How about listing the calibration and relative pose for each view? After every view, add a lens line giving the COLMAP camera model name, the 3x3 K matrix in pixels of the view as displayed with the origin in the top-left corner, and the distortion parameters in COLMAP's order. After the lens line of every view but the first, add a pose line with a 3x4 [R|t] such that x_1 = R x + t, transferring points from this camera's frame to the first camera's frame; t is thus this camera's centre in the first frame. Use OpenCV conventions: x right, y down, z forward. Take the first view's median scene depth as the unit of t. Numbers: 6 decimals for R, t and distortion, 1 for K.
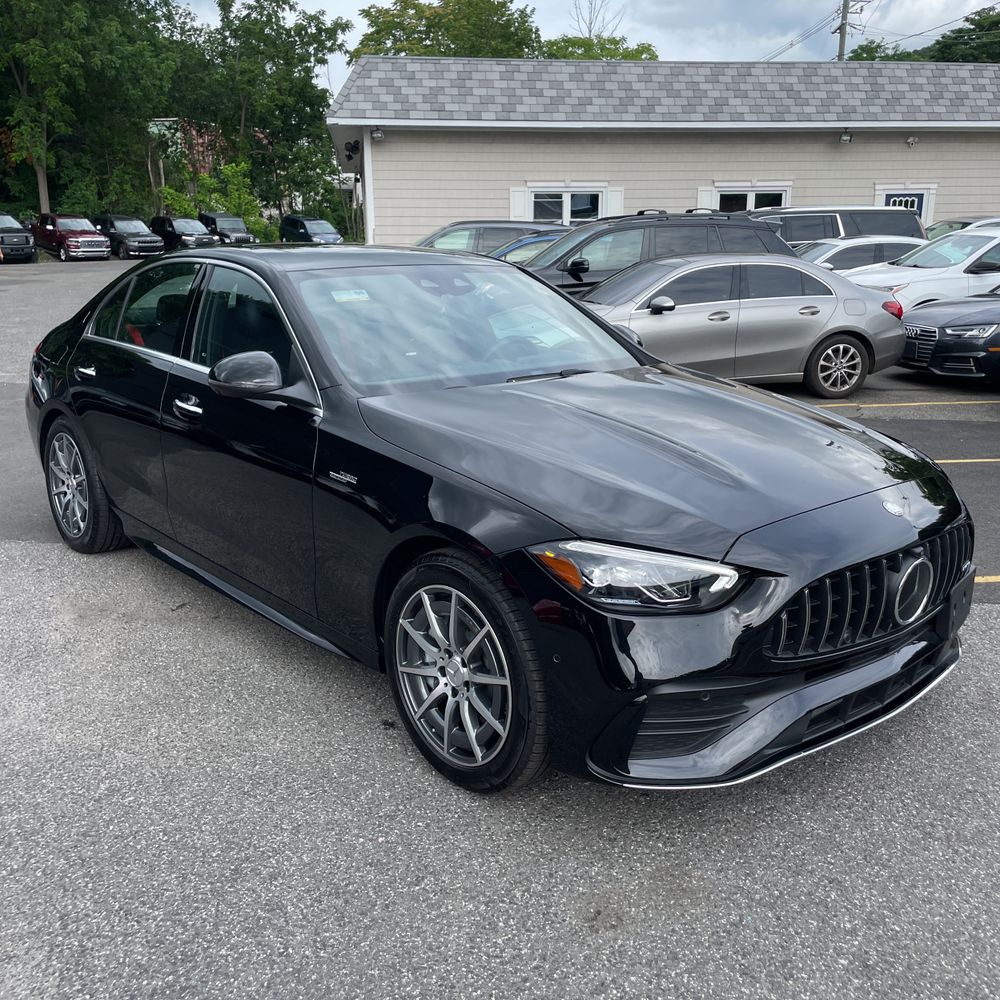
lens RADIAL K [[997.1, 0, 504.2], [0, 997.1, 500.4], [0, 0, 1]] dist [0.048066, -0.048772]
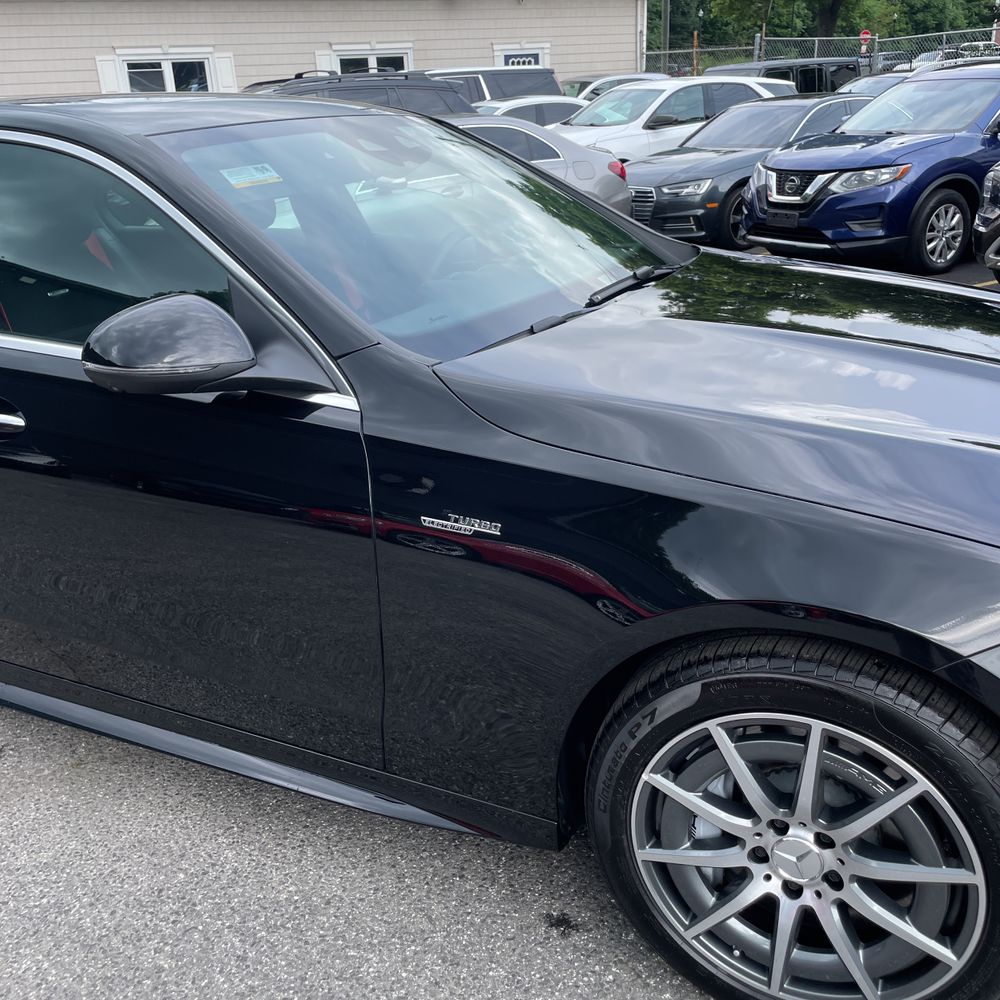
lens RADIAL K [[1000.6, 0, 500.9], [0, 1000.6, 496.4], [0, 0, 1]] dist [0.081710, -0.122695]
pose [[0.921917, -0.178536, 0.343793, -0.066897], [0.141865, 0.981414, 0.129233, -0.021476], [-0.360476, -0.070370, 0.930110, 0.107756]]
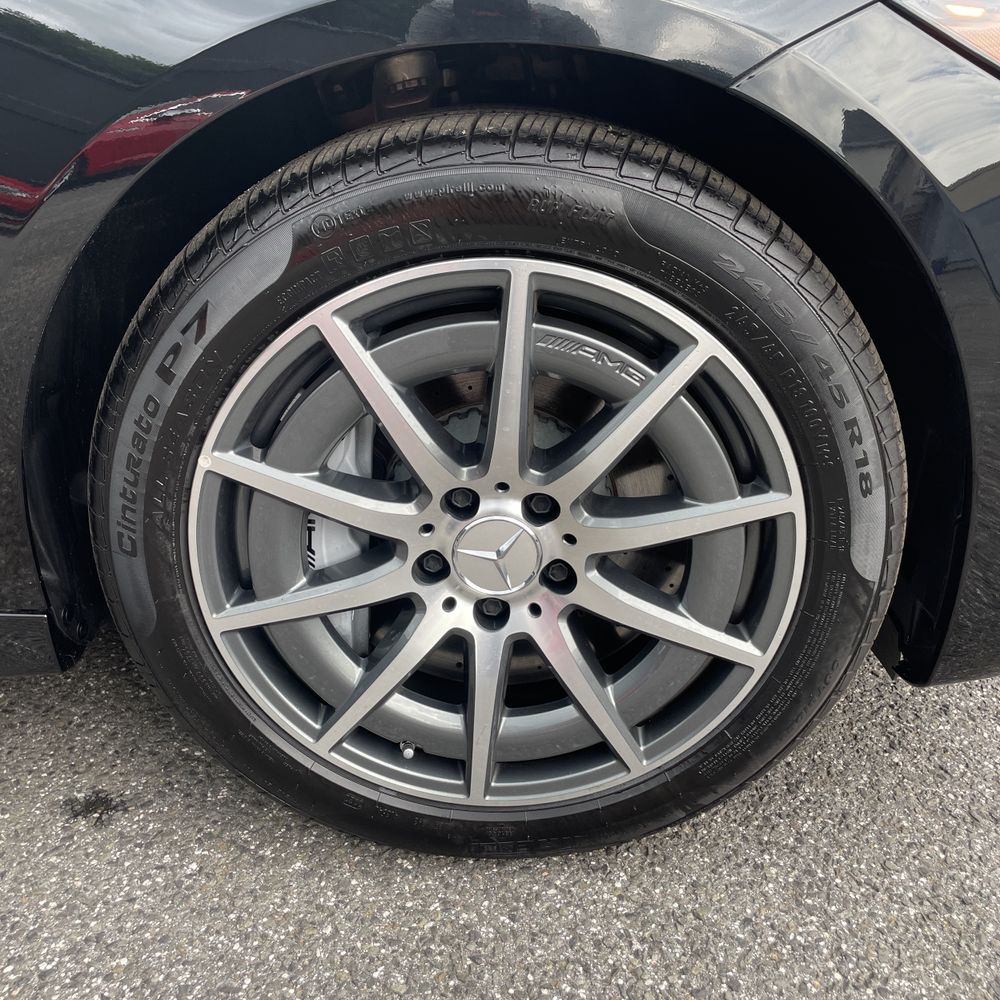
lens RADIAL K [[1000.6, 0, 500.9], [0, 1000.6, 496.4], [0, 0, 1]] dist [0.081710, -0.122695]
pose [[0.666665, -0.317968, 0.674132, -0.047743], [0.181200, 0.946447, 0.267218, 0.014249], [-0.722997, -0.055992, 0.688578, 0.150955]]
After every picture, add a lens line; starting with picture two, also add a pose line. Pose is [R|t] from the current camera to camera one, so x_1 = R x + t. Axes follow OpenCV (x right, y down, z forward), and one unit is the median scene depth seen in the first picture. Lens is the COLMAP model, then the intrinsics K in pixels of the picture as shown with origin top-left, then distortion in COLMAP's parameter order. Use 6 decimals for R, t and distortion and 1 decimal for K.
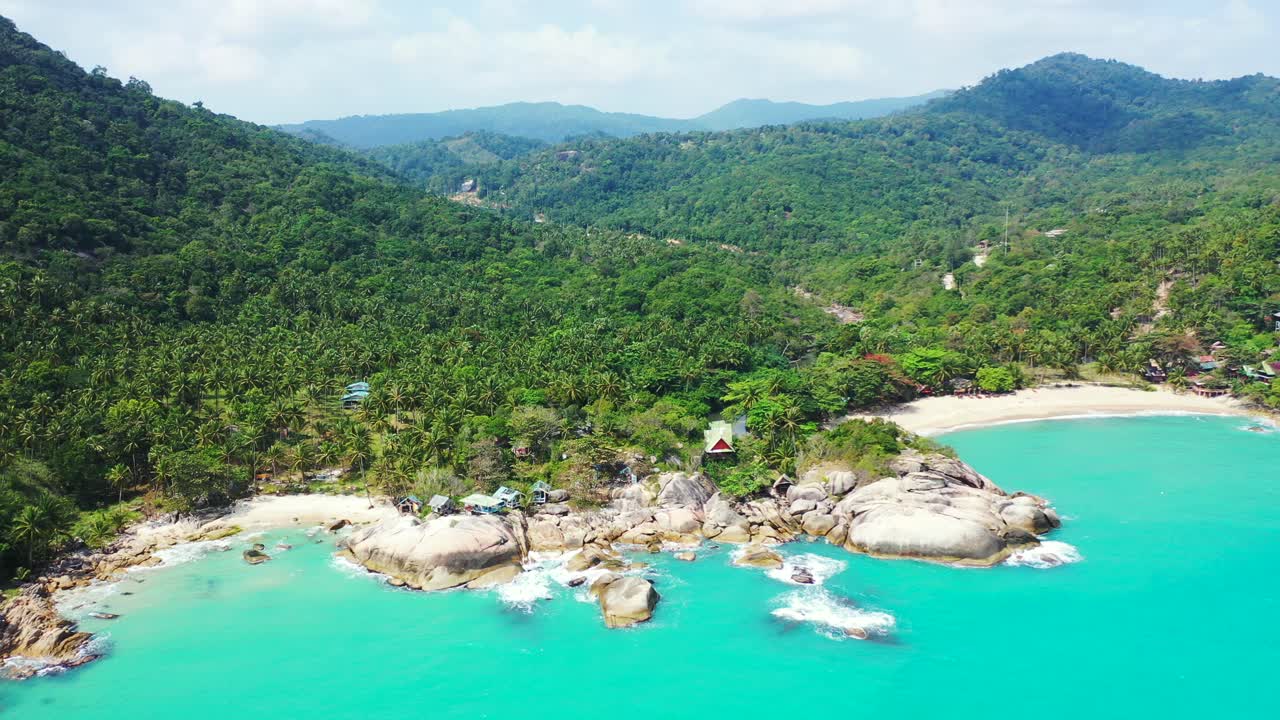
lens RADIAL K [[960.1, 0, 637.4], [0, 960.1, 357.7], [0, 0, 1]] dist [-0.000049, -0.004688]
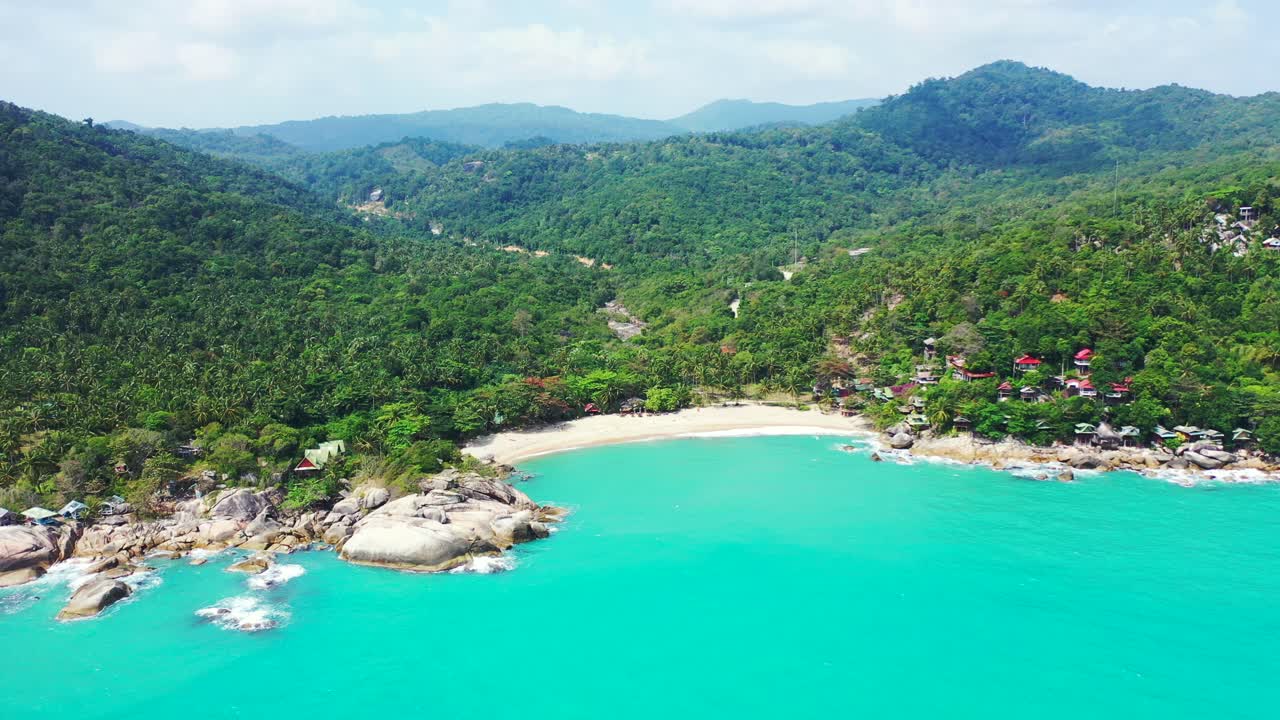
******
» YOUR GOAL:
Transcribe all records verbatim and omit each image.

» TASK OUTPUT:
How about listing the calibration and relative pose for each view? After every view, add a lens line giving the COLMAP camera model name, the 3x3 K matrix in pixels of the view as displayed with the origin in the top-left corner, and the distortion parameters in COLMAP's order. After the lens line of every view but the first, add a pose line with a 3x4 [R|t] such that x_1 = R x + t, transferring points from this camera's frame to the first camera's frame; t is thus this camera's centre in the first frame. Use OpenCV conventions: x right, y down, z forward. Take the first view's median scene depth as the unit of t. Numbers: 6 decimals for R, t and distortion, 1 for K.
lens RADIAL K [[997.1, 0, 504.2], [0, 997.1, 500.4], [0, 0, 1]] dist [0.048066, -0.048772]
lens RADIAL K [[1000.6, 0, 500.9], [0, 1000.6, 496.4], [0, 0, 1]] dist [0.081710, -0.122695]
pose [[0.921917, -0.178536, 0.343793, -0.066897], [0.141865, 0.981414, 0.129233, -0.021476], [-0.360476, -0.070370, 0.930110, 0.107756]]
lens RADIAL K [[1000.6, 0, 500.9], [0, 1000.6, 496.4], [0, 0, 1]] dist [0.081710, -0.122695]
pose [[0.666665, -0.317968, 0.674132, -0.047743], [0.181200, 0.946447, 0.267218, 0.014249], [-0.722997, -0.055992, 0.688578, 0.150955]]
After every picture, add a lens line; starting with picture two, also add a pose line. Pose is [R|t] from the current camera to camera one, so x_1 = R x + t. Axes follow OpenCV (x right, y down, z forward), and one unit is the median scene depth seen in the first picture. Lens is the COLMAP model, then the intrinsics K in pixels of the picture as shown with origin top-left, then distortion in COLMAP's parameter order. Use 6 decimals for R, t and distortion and 1 decimal for K.
lens RADIAL K [[960.1, 0, 637.4], [0, 960.1, 357.7], [0, 0, 1]] dist [-0.000049, -0.004688]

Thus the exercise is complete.